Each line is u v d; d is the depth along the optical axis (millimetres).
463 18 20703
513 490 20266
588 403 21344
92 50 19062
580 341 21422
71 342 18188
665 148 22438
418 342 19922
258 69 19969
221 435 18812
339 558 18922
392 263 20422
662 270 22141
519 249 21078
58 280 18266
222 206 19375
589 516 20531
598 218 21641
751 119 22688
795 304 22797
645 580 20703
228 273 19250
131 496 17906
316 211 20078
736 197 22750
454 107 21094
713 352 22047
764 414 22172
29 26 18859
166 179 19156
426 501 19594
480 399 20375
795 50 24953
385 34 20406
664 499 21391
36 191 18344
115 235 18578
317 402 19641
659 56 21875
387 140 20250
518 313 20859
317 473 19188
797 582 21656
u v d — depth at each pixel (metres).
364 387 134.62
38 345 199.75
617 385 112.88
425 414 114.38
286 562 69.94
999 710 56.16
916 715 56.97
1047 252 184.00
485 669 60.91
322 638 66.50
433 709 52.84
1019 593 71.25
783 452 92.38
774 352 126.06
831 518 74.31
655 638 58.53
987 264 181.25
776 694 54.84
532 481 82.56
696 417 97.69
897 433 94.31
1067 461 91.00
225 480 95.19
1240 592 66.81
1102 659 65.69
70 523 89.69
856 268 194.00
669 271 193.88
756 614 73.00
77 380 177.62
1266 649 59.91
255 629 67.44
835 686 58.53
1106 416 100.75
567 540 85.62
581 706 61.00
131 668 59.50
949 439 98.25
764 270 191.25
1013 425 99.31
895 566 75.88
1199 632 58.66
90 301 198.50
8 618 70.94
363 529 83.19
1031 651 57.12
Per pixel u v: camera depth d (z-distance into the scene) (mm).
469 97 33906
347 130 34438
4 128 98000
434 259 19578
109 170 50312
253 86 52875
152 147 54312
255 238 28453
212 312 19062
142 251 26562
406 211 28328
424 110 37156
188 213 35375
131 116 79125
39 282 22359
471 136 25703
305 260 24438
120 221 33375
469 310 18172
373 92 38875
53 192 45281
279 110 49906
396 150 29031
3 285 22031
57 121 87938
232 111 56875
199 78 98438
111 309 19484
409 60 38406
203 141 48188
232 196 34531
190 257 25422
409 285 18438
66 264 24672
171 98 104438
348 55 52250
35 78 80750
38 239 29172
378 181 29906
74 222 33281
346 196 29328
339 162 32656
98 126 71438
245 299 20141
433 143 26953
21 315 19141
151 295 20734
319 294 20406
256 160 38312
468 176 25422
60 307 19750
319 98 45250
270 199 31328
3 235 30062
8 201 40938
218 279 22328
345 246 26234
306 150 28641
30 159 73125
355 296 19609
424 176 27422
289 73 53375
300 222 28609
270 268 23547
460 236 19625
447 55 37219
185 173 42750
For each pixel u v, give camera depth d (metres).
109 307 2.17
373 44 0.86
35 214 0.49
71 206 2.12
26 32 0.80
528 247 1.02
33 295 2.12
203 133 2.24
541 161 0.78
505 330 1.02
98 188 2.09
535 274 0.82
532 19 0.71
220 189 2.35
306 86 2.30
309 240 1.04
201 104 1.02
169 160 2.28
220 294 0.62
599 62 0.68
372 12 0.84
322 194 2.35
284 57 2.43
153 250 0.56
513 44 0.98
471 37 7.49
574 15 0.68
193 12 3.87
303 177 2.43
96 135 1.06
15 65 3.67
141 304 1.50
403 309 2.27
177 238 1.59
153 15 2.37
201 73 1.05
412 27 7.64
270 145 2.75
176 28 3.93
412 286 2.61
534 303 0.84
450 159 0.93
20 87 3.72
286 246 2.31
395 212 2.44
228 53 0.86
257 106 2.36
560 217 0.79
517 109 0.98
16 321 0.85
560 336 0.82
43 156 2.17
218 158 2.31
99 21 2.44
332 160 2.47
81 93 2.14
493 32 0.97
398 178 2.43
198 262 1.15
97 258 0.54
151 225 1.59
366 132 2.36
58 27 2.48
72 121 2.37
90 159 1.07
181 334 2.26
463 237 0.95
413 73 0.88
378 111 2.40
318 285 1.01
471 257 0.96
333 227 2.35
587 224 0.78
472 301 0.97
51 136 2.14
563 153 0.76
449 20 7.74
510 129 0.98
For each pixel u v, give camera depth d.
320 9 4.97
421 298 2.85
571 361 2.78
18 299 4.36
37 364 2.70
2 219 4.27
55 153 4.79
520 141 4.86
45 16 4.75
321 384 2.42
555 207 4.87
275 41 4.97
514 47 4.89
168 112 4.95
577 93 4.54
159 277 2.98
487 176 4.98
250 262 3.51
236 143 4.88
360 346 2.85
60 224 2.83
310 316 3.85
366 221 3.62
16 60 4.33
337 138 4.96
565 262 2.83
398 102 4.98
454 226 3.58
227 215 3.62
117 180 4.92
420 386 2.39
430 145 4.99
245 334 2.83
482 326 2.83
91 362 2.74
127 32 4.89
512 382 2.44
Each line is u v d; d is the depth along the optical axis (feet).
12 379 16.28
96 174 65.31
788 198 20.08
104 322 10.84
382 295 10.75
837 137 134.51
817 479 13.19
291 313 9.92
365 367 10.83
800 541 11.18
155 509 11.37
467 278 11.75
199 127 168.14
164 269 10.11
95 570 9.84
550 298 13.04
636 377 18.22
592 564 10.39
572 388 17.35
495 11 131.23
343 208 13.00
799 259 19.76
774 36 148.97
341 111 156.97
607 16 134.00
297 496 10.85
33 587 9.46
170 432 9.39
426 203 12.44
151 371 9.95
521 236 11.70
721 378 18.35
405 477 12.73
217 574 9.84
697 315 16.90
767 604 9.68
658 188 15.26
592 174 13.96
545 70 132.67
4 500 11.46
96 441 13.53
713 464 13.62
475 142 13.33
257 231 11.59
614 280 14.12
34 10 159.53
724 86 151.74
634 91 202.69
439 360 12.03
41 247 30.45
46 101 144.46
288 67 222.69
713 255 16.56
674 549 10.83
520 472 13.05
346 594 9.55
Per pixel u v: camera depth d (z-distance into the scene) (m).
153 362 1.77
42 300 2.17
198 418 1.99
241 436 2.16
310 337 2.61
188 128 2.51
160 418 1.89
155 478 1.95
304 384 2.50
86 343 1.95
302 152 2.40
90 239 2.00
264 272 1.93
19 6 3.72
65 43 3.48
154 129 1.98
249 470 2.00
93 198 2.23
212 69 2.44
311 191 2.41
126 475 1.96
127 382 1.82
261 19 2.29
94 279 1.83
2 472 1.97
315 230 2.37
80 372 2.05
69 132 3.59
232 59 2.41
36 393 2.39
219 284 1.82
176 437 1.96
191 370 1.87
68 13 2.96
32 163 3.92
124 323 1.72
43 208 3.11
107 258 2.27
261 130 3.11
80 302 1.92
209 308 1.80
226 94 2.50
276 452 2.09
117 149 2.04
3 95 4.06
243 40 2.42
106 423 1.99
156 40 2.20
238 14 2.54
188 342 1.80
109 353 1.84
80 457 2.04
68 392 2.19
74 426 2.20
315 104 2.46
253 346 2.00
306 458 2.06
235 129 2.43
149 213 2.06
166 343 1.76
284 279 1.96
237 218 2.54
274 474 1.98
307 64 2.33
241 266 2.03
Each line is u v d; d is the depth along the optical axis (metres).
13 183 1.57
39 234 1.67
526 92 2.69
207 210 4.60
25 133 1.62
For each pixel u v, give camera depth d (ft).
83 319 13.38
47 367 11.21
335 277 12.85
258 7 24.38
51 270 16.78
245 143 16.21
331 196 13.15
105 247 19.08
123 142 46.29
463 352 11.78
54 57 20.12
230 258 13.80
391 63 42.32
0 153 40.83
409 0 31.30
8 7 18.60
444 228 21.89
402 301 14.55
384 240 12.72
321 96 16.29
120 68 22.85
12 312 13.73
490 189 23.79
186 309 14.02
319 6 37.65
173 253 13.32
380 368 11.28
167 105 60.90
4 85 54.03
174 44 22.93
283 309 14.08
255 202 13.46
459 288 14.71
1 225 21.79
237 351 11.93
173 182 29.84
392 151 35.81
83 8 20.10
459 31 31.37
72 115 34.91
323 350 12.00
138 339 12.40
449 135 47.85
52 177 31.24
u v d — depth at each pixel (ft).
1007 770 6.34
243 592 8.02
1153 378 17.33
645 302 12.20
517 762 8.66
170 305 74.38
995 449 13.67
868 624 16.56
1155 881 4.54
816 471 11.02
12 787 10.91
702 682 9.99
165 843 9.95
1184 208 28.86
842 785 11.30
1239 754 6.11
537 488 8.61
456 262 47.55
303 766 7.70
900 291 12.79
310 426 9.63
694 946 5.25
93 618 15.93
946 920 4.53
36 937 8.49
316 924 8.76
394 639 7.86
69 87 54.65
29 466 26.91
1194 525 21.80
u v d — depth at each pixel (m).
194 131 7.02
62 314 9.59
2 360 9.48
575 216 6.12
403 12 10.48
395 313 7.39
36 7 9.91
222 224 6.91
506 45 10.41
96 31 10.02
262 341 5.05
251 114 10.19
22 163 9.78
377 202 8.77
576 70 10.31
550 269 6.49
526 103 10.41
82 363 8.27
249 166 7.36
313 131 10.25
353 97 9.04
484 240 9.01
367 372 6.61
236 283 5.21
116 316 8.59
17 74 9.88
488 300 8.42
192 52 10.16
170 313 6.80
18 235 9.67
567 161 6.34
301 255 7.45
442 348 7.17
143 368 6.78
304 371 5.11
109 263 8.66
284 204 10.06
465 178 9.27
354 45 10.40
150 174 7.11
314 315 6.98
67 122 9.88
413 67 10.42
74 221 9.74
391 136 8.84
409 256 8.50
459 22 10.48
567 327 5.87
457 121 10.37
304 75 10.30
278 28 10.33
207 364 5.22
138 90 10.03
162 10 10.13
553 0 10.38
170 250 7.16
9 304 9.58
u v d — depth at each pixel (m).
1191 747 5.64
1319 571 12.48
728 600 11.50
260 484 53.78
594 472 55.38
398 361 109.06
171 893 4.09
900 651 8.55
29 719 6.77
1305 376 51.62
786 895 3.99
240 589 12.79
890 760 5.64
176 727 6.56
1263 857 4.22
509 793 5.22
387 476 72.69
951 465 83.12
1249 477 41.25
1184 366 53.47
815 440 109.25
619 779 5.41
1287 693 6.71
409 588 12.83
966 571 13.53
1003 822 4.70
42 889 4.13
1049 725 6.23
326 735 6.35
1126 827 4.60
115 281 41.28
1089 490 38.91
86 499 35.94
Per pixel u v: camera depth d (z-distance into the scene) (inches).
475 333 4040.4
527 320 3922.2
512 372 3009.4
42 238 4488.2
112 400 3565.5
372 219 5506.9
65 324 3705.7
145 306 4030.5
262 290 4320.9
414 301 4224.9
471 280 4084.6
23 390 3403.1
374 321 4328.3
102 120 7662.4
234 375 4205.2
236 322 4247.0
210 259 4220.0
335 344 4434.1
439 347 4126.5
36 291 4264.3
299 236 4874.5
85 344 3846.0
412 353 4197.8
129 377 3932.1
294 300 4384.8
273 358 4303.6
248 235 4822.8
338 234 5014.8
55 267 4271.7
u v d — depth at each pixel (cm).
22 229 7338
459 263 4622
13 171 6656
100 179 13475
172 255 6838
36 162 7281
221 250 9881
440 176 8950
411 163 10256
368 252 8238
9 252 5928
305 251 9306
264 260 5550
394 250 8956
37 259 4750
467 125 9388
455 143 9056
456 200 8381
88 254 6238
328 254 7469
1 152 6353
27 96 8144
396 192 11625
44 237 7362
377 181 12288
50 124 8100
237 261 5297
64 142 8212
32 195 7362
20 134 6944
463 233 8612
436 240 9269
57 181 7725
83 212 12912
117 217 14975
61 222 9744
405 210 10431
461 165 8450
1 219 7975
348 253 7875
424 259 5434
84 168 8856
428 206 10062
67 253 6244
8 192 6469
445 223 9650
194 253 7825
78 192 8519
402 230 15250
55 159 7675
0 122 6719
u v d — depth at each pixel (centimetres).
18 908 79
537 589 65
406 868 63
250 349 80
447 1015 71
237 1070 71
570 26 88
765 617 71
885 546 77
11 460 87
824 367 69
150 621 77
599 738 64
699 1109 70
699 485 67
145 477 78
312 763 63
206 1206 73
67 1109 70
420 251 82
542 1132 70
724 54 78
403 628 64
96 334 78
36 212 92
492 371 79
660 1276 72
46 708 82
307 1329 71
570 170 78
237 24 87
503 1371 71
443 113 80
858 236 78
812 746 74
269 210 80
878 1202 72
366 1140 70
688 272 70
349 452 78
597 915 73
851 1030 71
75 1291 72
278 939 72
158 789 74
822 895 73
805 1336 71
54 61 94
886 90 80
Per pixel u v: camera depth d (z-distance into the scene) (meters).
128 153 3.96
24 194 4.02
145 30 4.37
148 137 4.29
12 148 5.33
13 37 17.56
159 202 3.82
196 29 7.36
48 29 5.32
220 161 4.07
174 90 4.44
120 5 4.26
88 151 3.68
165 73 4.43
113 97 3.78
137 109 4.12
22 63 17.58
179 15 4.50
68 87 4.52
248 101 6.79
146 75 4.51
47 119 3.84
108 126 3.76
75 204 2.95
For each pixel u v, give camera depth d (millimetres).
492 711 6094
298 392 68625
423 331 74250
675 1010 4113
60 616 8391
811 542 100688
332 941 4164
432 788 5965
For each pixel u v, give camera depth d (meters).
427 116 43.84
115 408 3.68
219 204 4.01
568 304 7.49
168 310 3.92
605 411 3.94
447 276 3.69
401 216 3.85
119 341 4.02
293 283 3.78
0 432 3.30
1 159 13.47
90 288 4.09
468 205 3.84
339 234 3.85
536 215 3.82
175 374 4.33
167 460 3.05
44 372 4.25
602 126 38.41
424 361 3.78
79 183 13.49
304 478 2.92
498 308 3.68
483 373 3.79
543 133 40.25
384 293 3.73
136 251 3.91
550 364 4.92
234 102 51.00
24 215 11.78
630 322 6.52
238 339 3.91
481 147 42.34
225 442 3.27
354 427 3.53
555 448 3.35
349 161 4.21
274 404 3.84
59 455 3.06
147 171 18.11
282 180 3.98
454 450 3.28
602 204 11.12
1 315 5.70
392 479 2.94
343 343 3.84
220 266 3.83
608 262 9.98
--------------------
» **What is required**:
The lines holding the string "meters" are what is needed from the material above.

» **Your response**:
Per pixel u v: camera depth d (z-distance into the scene) (meters).
For each pixel u v, give camera depth d (meters).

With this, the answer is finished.